Today, it makes more financial sense for such a company to outsource its R&D to a start-up, which the established company then buys with its own (highly) appreciated stock.
Not only does the company fatten its bottom line that way (“$1 million saved is $1 million earned??”), but, through the magic of stock market alchemy, it has much more valuable currency — its own stock — to go on a spending spree.
Market Multiple Alchemy
A concrete example illustrates why.
Per above, assume the company formerly spent $25 million annually on expensive R&D.
Now, further assume that the company meets Wall Street’s definition of a fast-grower, and is awarded a suitably lofty multiple of earnings, like 50 times.
That means each million of earnings translates into $50 million of market capitalization.
Stock Market Darling
If the established company buys a start-up with its own appreciated stock, the only cost is negligible equity dilution —
negligible because the acquiring company is such a market darling, and therefore need only carve off a thin slice of itself to afford the start-up.
So, even if the public company bought the start-up for a rich $500 million in stock, if its own market cap is an equally inflated $20 billion (Uber’s is now $40 billion(!), and it hasn’t even had an IPO yet), that’s only 2.5% dilution.
Overpaying for Acquisitions? Maybe Not
What did that $500 million price tag really cost the company?
The true accounting cost (vs. cash outlay) to the acquirer to buy a start-up for $500 million in stock was only $10 million.
That’s less than half what it would have cost the acquiring company to do the same R&D internally.

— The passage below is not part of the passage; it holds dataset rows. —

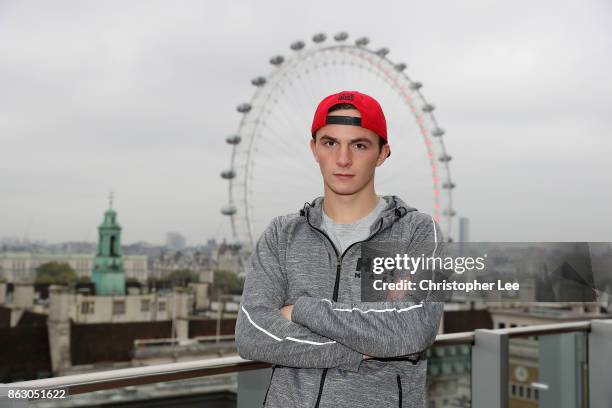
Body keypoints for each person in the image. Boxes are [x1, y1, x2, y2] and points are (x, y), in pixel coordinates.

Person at [235, 90, 444, 408]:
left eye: (359, 145)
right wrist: (357, 350)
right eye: (330, 143)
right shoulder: (282, 235)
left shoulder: (417, 233)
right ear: (314, 149)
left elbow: (414, 328)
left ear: (383, 153)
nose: (343, 159)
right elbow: (252, 332)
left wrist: (301, 311)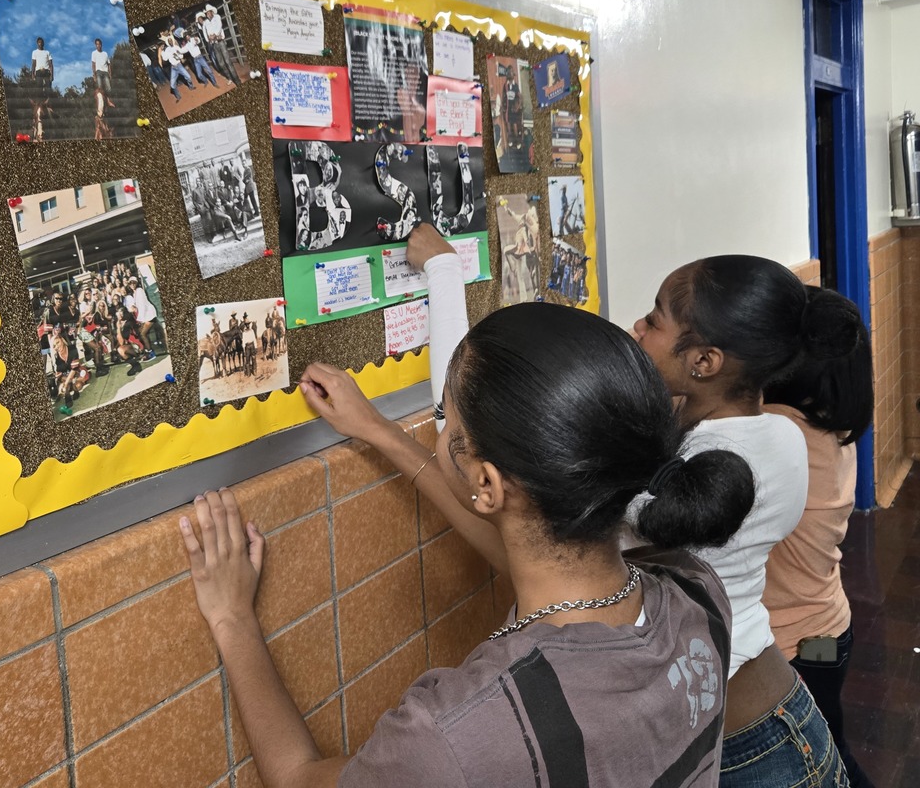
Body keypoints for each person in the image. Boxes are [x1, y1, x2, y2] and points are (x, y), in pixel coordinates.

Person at [182, 302, 755, 788]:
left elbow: (298, 779)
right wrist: (382, 432)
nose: (438, 428)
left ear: (487, 483)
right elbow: (539, 561)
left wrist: (231, 616)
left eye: (443, 418)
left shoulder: (462, 732)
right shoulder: (696, 592)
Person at [631, 256, 849, 786]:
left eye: (654, 319)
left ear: (704, 360)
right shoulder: (781, 435)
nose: (637, 327)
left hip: (747, 746)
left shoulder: (683, 475)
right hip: (774, 705)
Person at [762, 288, 875, 788]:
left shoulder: (780, 429)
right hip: (827, 630)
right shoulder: (829, 426)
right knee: (829, 745)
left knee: (817, 760)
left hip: (799, 643)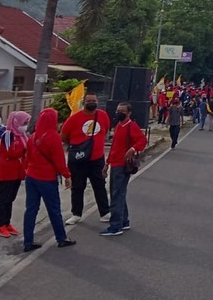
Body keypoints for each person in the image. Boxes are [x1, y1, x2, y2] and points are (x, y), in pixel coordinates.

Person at [22, 108, 75, 251]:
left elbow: (27, 158)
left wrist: (27, 171)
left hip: (31, 176)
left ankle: (28, 241)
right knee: (53, 209)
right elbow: (59, 161)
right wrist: (67, 175)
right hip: (46, 178)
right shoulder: (53, 137)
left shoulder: (33, 137)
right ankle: (61, 238)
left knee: (31, 210)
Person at [60, 93, 111, 226]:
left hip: (97, 159)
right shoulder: (74, 118)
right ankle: (76, 214)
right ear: (84, 102)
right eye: (89, 101)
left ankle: (105, 213)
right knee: (77, 187)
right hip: (78, 159)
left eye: (94, 100)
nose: (91, 103)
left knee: (99, 185)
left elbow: (106, 131)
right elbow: (64, 136)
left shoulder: (102, 115)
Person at [101, 102, 147, 237]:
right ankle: (124, 221)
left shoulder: (131, 126)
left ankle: (116, 225)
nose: (119, 113)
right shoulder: (119, 127)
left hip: (122, 166)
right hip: (115, 164)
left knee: (116, 195)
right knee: (119, 194)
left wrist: (132, 149)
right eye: (118, 110)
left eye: (122, 111)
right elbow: (114, 147)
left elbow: (142, 141)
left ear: (129, 113)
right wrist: (107, 163)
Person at [0, 111, 29, 237]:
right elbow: (10, 152)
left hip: (18, 171)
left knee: (11, 199)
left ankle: (6, 223)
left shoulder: (22, 135)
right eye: (24, 123)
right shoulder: (8, 135)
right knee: (4, 198)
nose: (25, 125)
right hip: (7, 171)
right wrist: (23, 151)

In fact, given that the acquiring company co-opted what might eventually have become a competitor, you could effectively call it killing two birds with one stone (sorry — I’ll now return to the original metaphor).
Creating Gold — or Lead?
If it all sounds a little too good to be true, that’s because it usually is.
Consider Broadcast.com founder (and very timely seller) Mark Cuban, who received and promptly sold $3 billion in Yahoo! stock for his company.

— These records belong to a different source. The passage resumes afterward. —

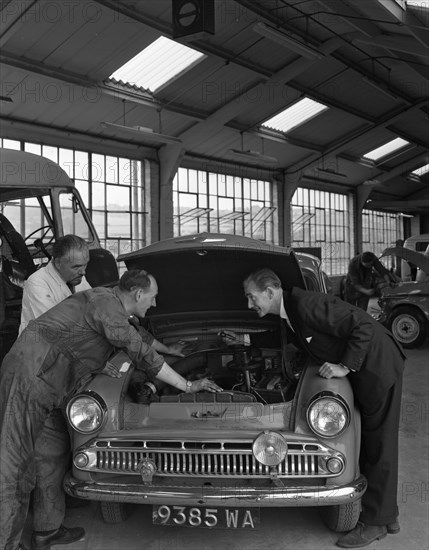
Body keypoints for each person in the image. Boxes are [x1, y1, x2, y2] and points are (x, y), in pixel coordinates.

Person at [0, 269, 222, 550]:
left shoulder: (115, 308)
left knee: (52, 455)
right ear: (138, 294)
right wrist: (189, 386)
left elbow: (139, 337)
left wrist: (175, 352)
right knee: (13, 464)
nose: (154, 305)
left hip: (56, 384)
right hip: (28, 376)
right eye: (153, 298)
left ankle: (47, 530)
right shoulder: (105, 305)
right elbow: (141, 351)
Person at [243, 268, 405, 549]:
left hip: (378, 367)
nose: (249, 304)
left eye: (251, 297)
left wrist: (345, 365)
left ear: (269, 292)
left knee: (379, 444)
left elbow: (362, 325)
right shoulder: (291, 310)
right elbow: (295, 338)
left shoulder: (307, 304)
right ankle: (387, 515)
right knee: (373, 442)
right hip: (370, 367)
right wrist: (245, 341)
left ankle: (377, 523)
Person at [19, 234, 91, 334]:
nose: (83, 272)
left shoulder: (78, 276)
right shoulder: (37, 282)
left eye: (85, 264)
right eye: (76, 267)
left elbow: (93, 305)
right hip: (39, 345)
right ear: (58, 263)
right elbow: (53, 326)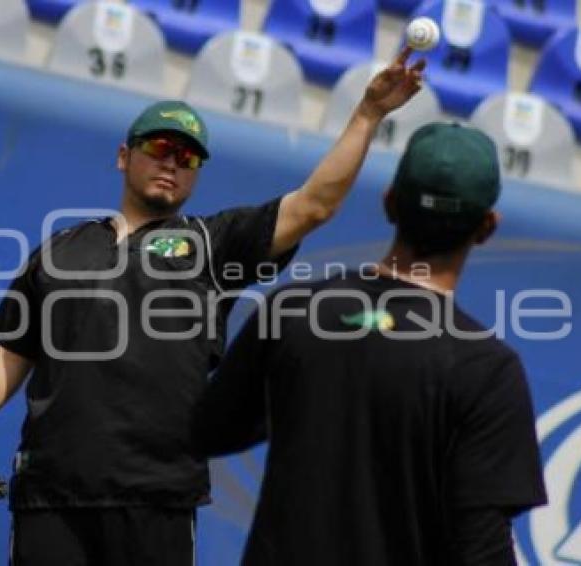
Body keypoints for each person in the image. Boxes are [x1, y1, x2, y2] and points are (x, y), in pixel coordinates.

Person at [0, 49, 426, 565]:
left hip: (156, 497)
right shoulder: (59, 251)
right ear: (124, 156)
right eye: (160, 147)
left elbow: (315, 204)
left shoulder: (214, 245)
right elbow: (9, 356)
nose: (172, 162)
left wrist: (367, 113)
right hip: (52, 495)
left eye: (187, 158)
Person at [192, 123, 548, 565]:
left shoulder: (292, 309)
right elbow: (483, 548)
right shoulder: (487, 369)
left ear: (390, 203)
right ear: (487, 227)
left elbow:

If Cuban instead held onto his Yahoo! stock for just six months, he likely wouldn’t own an NBA team today: Yahoo’s stock promptly collapsed.
The other cautionary tale is the now infamous AOL – Time Warner hookup around the same time.
Mesmerized by AOL’s loft market valuation (and “new era” cred), Time Warner unwisely agreed to a merger of equals when the vastly smaller (but fast-growing) AOL was deemed to be worth the same as Time Warner.
Shareholders of the newly-combined company promptly discovered otherwise.